(DATASET Opens)

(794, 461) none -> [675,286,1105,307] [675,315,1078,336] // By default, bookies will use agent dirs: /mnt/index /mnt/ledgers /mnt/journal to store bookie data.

(DATASET Closes)
(DATASET Opens)

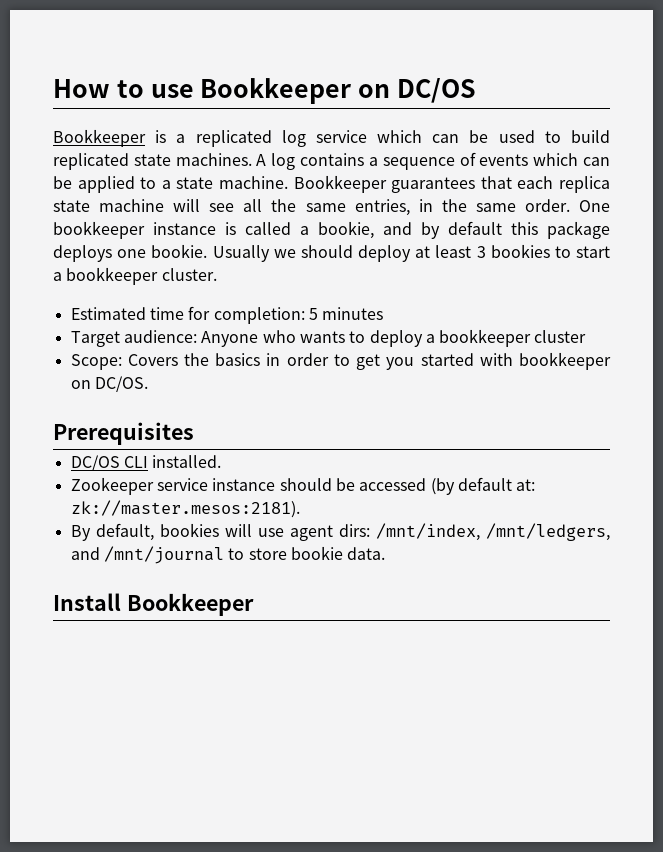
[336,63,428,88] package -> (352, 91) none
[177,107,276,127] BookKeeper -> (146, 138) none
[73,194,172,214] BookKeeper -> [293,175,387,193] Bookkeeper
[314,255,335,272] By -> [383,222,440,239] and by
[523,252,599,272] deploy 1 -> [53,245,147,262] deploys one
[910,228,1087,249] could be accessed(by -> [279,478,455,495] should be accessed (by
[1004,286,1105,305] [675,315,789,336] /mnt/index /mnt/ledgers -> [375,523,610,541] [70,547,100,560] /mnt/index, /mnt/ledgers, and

(DATASET Closes)

■ BRIEF ■
Copy exactly the stretch of data above from the line with "[177,107,276,127] BookKeeper ->" through the line with "[1004,286,1105,305] [675,315,789,336] /mnt/index", and omit all other lines.

■ EXERCISE SOLUTION ■
[177,107,276,127] BookKeeper -> (146, 138) none
[73,194,172,214] BookKeeper -> [293,175,387,193] Bookkeeper
[314,255,335,272] By -> [383,222,440,239] and by
[523,252,599,272] deploy 1 -> [53,245,147,262] deploys one
[910,228,1087,249] could be accessed(by -> [279,478,455,495] should be accessed (by
[1004,286,1105,305] [675,315,789,336] /mnt/index /mnt/ledgers -> [375,523,610,541] [70,547,100,560] /mnt/index, /mnt/ledgers, and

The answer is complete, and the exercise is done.